- AIM OF THE EXERCISE
Exact copies of all the records are to be printed.

- EXERCISE MATERIAL
· · ·

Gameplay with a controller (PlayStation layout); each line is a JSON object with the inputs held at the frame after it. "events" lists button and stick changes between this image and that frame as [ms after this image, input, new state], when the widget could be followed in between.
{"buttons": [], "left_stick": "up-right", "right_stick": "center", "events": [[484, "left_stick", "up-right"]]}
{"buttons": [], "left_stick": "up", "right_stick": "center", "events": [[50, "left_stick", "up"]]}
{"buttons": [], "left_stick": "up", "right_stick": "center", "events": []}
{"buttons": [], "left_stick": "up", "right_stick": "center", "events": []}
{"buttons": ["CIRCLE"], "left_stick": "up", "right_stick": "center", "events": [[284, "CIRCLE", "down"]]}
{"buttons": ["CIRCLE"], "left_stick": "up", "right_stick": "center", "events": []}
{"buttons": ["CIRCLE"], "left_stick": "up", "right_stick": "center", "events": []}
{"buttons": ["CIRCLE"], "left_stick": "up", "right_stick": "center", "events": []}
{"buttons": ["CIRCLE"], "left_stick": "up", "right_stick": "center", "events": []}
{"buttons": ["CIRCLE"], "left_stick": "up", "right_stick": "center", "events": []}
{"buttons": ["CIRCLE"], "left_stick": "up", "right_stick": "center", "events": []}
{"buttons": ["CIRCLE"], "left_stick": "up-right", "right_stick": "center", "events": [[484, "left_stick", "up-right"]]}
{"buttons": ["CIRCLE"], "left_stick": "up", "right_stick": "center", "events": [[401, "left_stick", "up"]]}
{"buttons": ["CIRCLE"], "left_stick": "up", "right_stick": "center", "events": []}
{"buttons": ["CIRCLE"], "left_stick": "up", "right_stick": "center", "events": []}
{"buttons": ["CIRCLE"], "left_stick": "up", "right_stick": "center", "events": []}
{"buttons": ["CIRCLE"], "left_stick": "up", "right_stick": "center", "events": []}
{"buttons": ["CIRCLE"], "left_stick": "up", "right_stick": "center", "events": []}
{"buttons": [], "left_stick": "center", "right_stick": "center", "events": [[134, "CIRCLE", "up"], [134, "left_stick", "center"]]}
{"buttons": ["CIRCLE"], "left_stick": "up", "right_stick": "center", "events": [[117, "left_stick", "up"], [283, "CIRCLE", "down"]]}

· · ·

- EXERCISE ANSWER
Gameplay with a controller (PlayStation layout); each line is a JSON object with the inputs held at the frame after it. "events" lists button and stick changes between this image and that frame as [ms after this image, input, new state], when the widget could be followed in between.
{"buttons": [], "left_stick": "up-right", "right_stick": "center", "events": [[484, "left_stick", "up-right"]]}
{"buttons": [], "left_stick": "up", "right_stick": "center", "events": [[50, "left_stick", "up"]]}
{"buttons": [], "left_stick": "up", "right_stick": "center", "events": []}
{"buttons": [], "left_stick": "up", "right_stick": "center", "events": []}
{"buttons": ["CIRCLE"], "left_stick": "up", "right_stick": "center", "events": [[284, "CIRCLE", "down"]]}
{"buttons": ["CIRCLE"], "left_stick": "up", "right_stick": "center", "events": []}
{"buttons": ["CIRCLE"], "left_stick": "up", "right_stick": "center", "events": []}
{"buttons": ["CIRCLE"], "left_stick": "up", "right_stick": "center", "events": []}
{"buttons": ["CIRCLE"], "left_stick": "up", "right_stick": "center", "events": []}
{"buttons": ["CIRCLE"], "left_stick": "up", "right_stick": "center", "events": []}
{"buttons": ["CIRCLE"], "left_stick": "up", "right_stick": "center", "events": []}
{"buttons": ["CIRCLE"], "left_stick": "up-right", "right_stick": "center", "events": [[484, "left_stick", "up-right"]]}
{"buttons": ["CIRCLE"], "left_stick": "up", "right_stick": "center", "events": [[401, "left_stick", "up"]]}
{"buttons": ["CIRCLE"], "left_stick": "up", "right_stick": "center", "events": []}
{"buttons": ["CIRCLE"], "left_stick": "up", "right_stick": "center", "events": []}
{"buttons": ["CIRCLE"], "left_stick": "up", "right_stick": "center", "events": []}
{"buttons": ["CIRCLE"], "left_stick": "up", "right_stick": "center", "events": []}
{"buttons": ["CIRCLE"], "left_stick": "up", "right_stick": "center", "events": []}
{"buttons": [], "left_stick": "center", "right_stick": "center", "events": [[134, "CIRCLE", "up"], [134, "left_stick", "center"]]}
{"buttons": ["CIRCLE"], "left_stick": "up", "right_stick": "center", "events": [[117, "left_stick", "up"], [283, "CIRCLE", "down"]]}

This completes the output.